What’s even more remarkable is how this abstract concept connects to concrete calculations. For many integral operators, which are defined by a kernel function $K(x,y)$ , the abstract "trace" manifests as a simple integral of the kernel along its diagonal: $\mathrm{Tr}(T) = \int K(x,x) dx$ . This bridges the gap between abstract functional analysis and the practical world of integral equations. An esoteric sum over an infinite set of eigenvalues becomes something you can actually compute.

A Web of Connections: Unexpected Cousins

The influence of Lidskii's ideas ripples out, forming unexpected connections with other branches of mathematics and science.

One of the most beautiful results in this family is the Lidskii-Wielandt theorem, which answers a more ambitious question.
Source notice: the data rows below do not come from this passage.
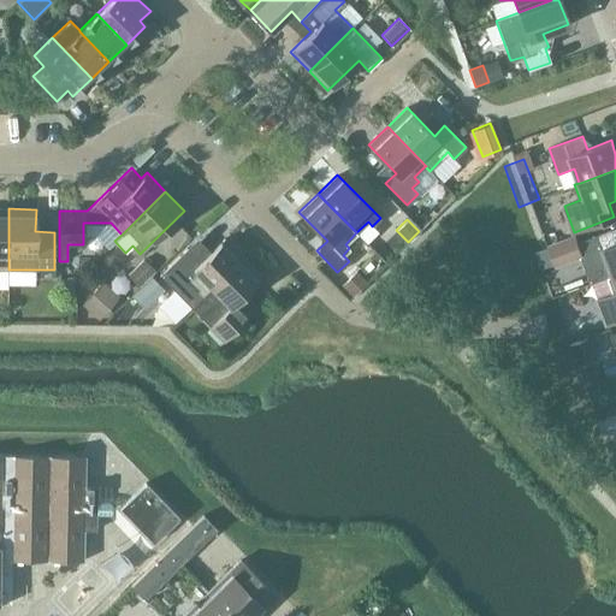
[(614,276),(615,273),(615,227),(575,242),(581,258),(585,268),(608,260),(614,274),(614,276)]
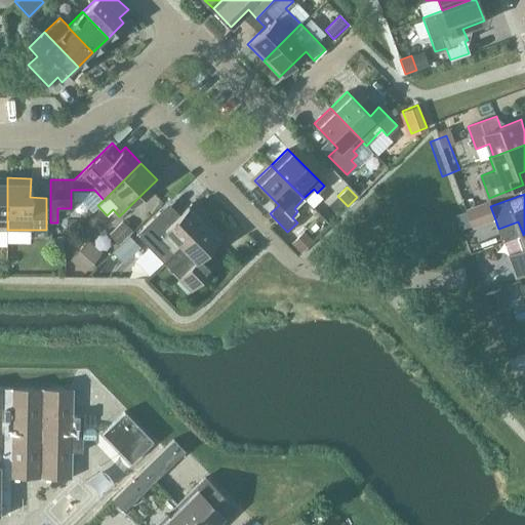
[(466,209),(472,228),(495,219),(490,206),(488,201),(466,209)]
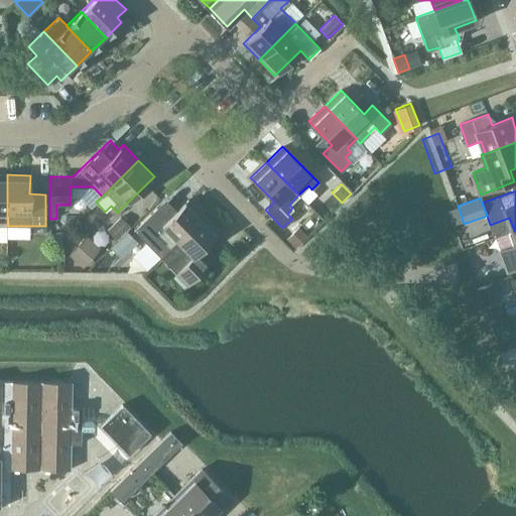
[(160,258),(204,216),(187,200),(167,219),(156,208),(133,230),(160,258)]
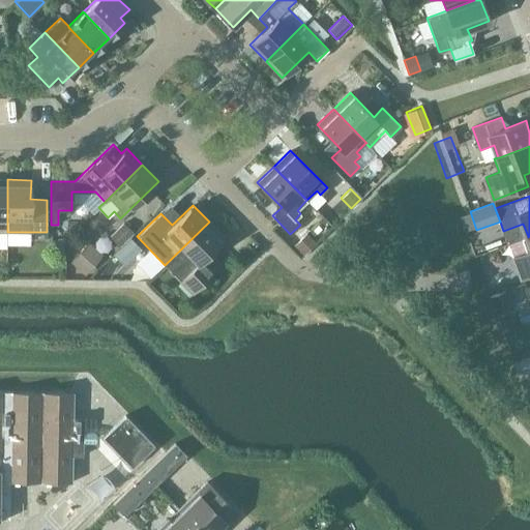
[(109,236),(119,246),(134,233),(122,222),(109,236)]
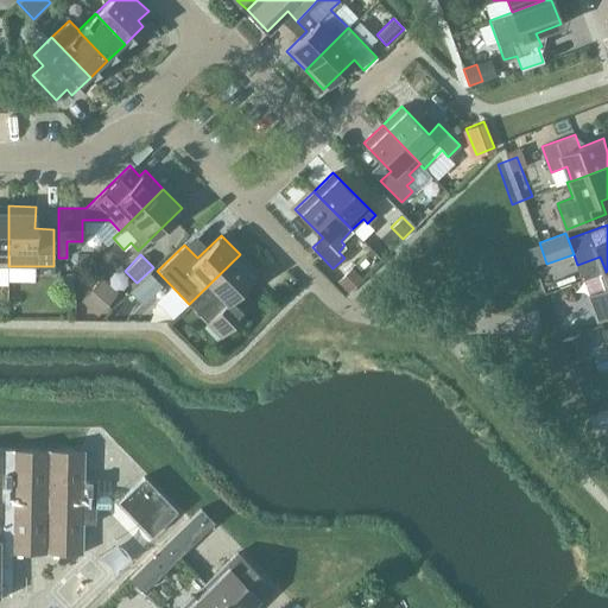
[(240,254),(189,304),(207,322),(214,315),(228,329),(244,314),(230,301),(258,273),(240,254)]
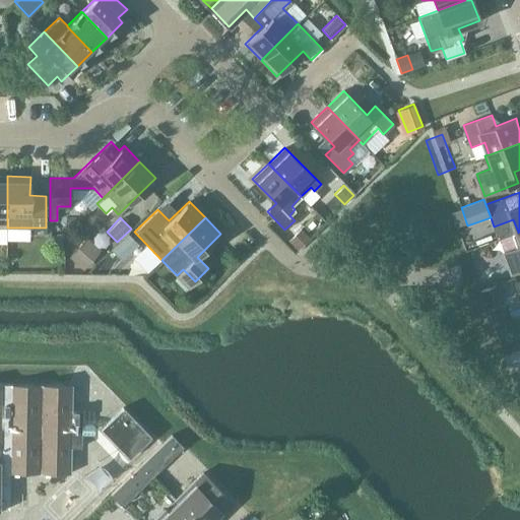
[(288,241),(297,250),(310,238),(301,229),(288,241)]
Instead of just bounding the eigenvalues of a sum $A+B$ , it describes the entire set of all possible eigenvalue vectors that $\lambda(A+B)$ can be, given the fixed spectra of $A$ and $B$ . The answer is a geometric shape: a convex polytope in $n$ -dimensional space, whose vertices are determined by the different ways of pairing the eigenvalues of $A$ and $B$ . This gives us a complete map of possibilities, allowing us to find the absolute maximum (or minimum) for any combination of the resulting eigenvalues, such as $\lambda_2 + \lambda_3$ .
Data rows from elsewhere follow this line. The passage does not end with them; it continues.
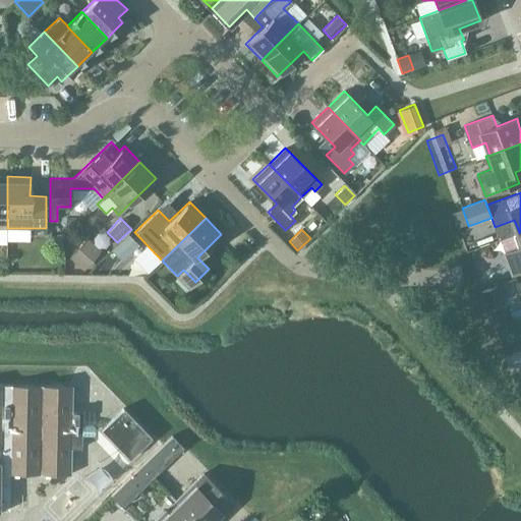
[(506,252),(514,274),(520,271),(520,231),(519,233),(519,232),(514,234),(519,247),(506,252)]
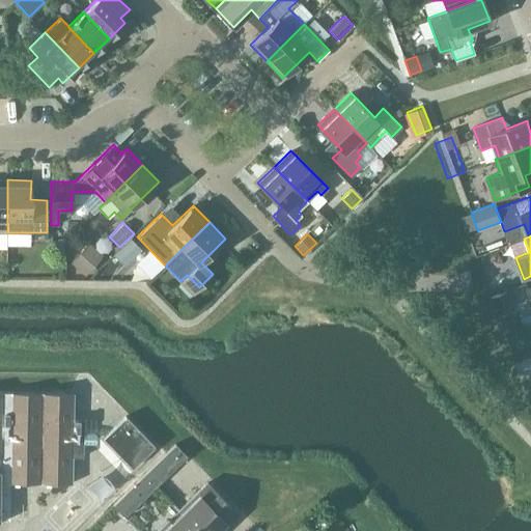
[(130,238),(113,254),(123,266),(141,249),(130,238)]
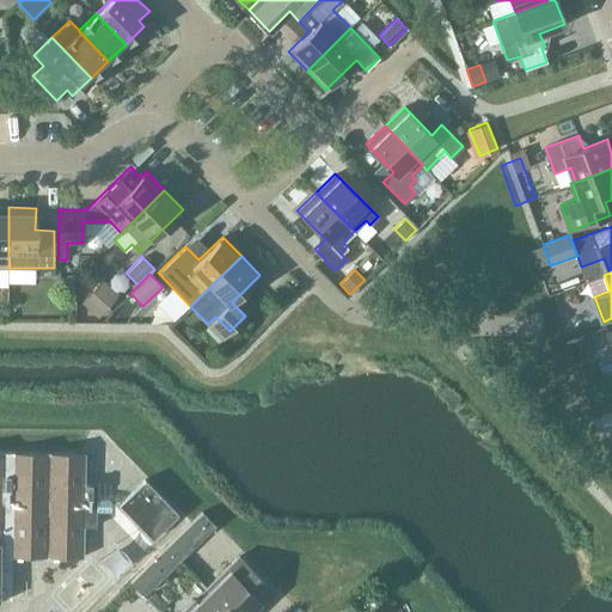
[(565,282),(567,287),(585,280),(582,275),(565,282)]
These majorization results also have direct analogues for singular values, which measure how a matrix stretches space. This leads to powerful inequalities for matrix norms, like the Ky Fan norms, which are fundamental tools in numerical analysis for understanding the stability of algorithms and the propagation of errors.

The connection to quantum statistical mechanics provides another fascinating avenue. A central object in this field is the partition function, often expressed as $\mathrm{Tr}(\exp(-\beta H))$ , where $H$ is the Hamiltonian. Calculating this for a sum of non-commuting operators, $A+B$ , is notoriously difficult. However, Lidskii's majorization theorem, when combined with another beautiful piece of mathematics called Karamata's inequality (which relates majorization to convex functions), provides a simple and elegant upper bound. The fact that the exponential function is convex means we can immediately say $\mathrm{Tr}(\exp(A+B)) \le \sum_i \exp(\lambda_i(A) + \lambda_i(B))$ . This links the abstract ordering of eigenvalues directly to thermodynamic quantities.

Perhaps the most breathtaking connection is with complex analysis—the study of functions of complex variables. Consider a compact operator $A$ on an infinite-dimensional space. One can construct an entire function (a function analytic on the whole complex plane) called the Fredholm determinant, $F(\lambda) = \det(I - \lambda A)$ , whose roots are the reciprocals of the eigenvalues of $A$ . The "order" of this function, which describes how fast it grows at infinity, is a fundamental characteristic. How could we determine this? Remarkably, Weyl's inequalities, which are deeply related to Lidskii's theorem, tell us that the decay rate of an operator's eigenvalues is controlled by the decay rate of its singular values. By knowing how fast the singular values $s_n$ of $A$ go to zero, we can determine the convergence properties of the sum of powers of the eigenvalues, $\sum |\mu_n|^\tau$ . This, in turn, directly gives us the order of the entire function $F(\lambda)$ . It's a magnificent display of mathematical unity: the discrete sequence of an operator's eigenvalues, whose distribution is constrained by majorization principles, dictates the global analytic behavior of a function across the infinite complex plane.

From the stability of atoms to the energy in a quantum computer, from the trace of an operator to the growth of an entire function, the principles pioneered by Lidskii provide a unifying thread. They reveal that behind the chaotic and complex behavior of summed and perturbed systems, there lies a deep and elegant structure governed by the simple, intuitive idea of ordering.